*** Begin section ***

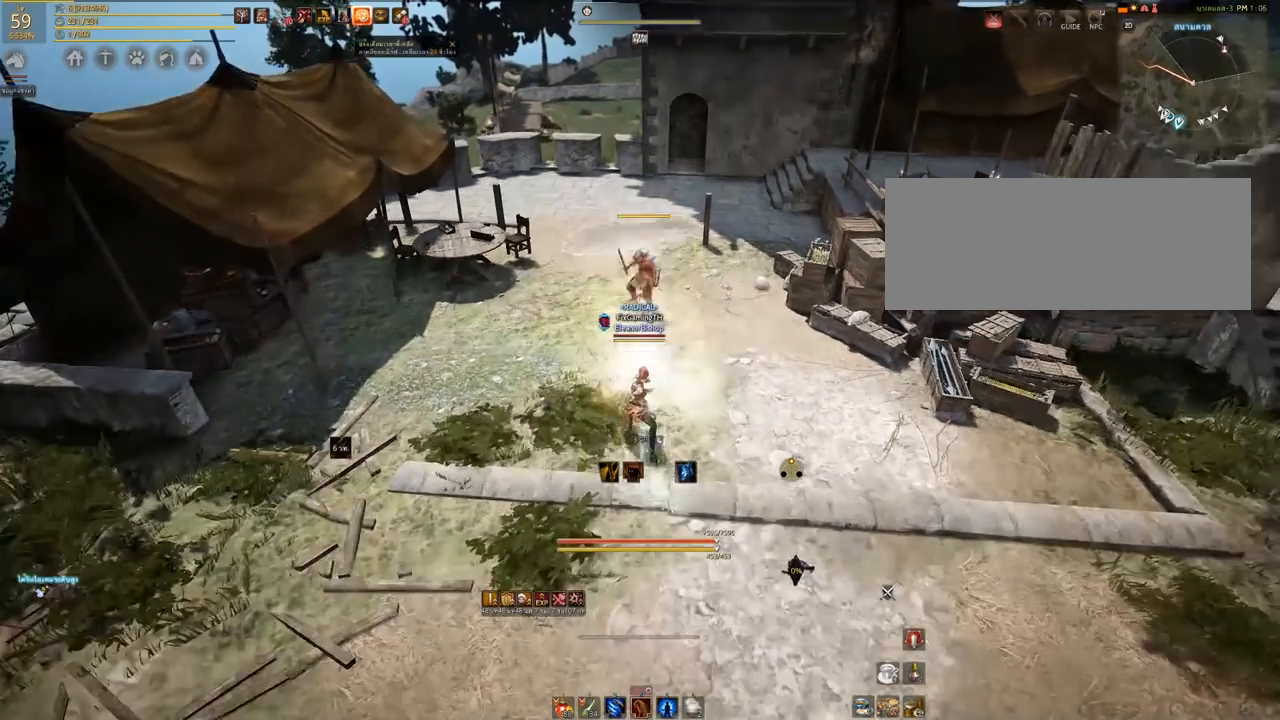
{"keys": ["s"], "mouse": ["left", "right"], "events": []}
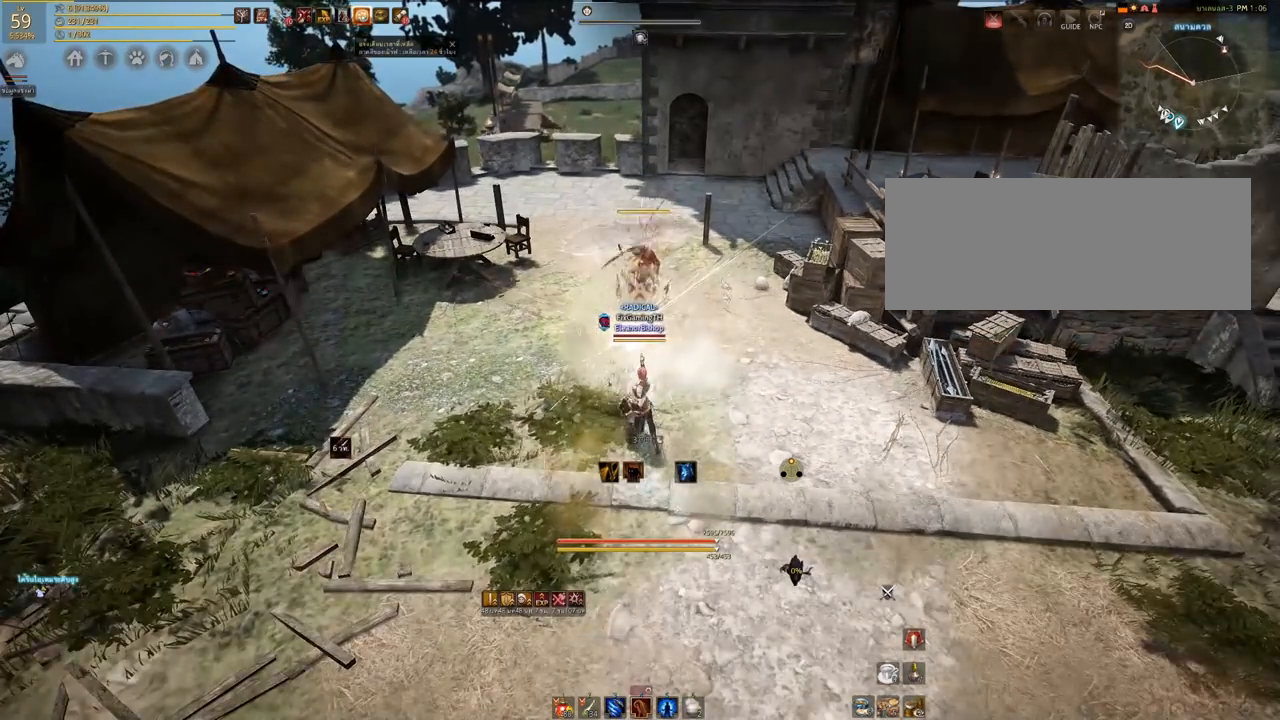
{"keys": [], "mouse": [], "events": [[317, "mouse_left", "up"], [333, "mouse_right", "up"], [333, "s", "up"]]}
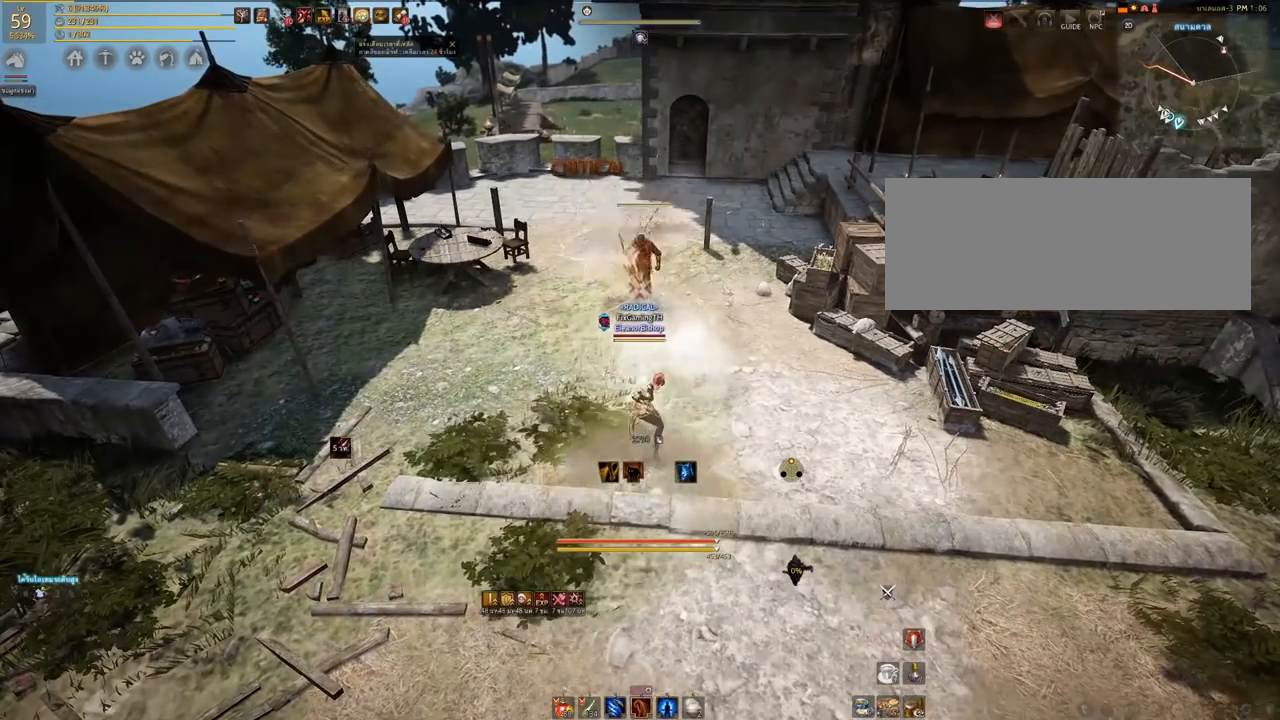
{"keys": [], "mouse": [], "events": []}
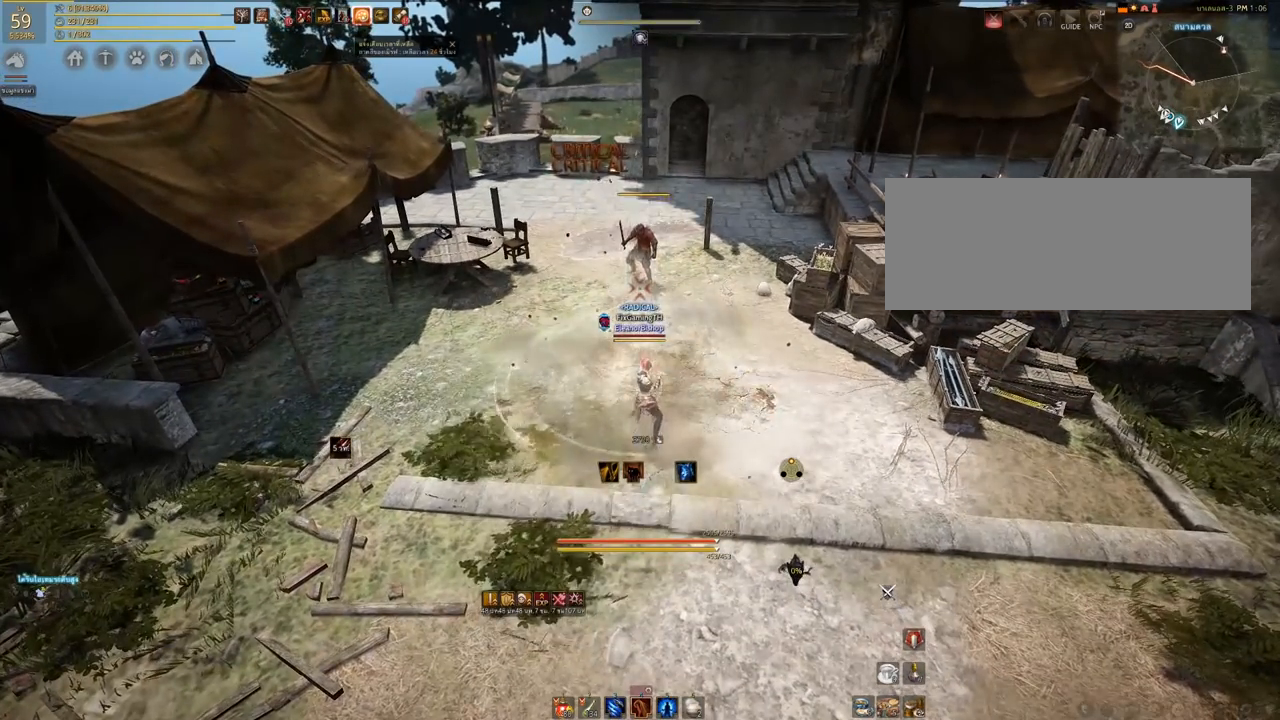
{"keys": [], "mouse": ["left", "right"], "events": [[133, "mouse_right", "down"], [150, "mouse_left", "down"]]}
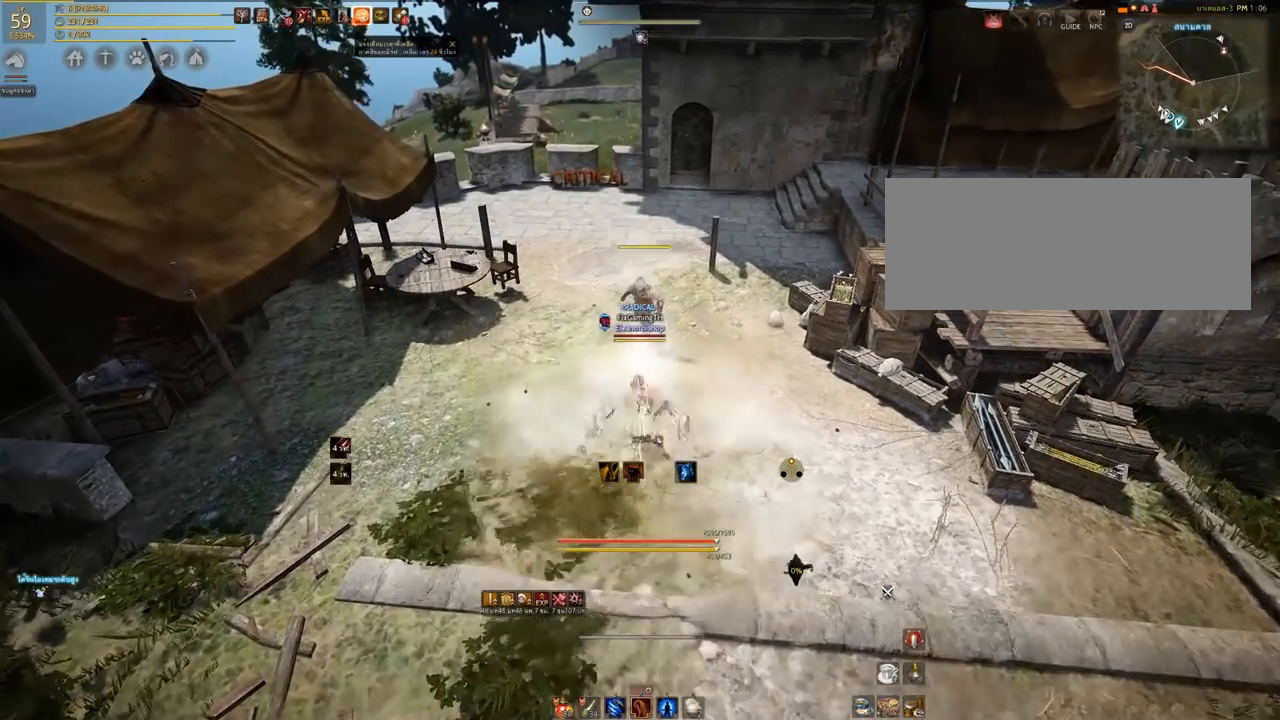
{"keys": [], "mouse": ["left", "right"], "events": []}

*** End section ***

▶ _INSTRUCTIONS TO FOLLOW_: Give the data above back unchanged, except for the pictures.

▶ _RESULT_:
{"keys": ["s"], "mouse": ["left", "right"], "events": []}
{"keys": [], "mouse": [], "events": [[317, "mouse_left", "up"], [333, "mouse_right", "up"], [333, "s", "up"]]}
{"keys": [], "mouse": [], "events": []}
{"keys": [], "mouse": ["left", "right"], "events": [[133, "mouse_right", "down"], [150, "mouse_left", "down"]]}
{"keys": [], "mouse": ["left", "right"], "events": []}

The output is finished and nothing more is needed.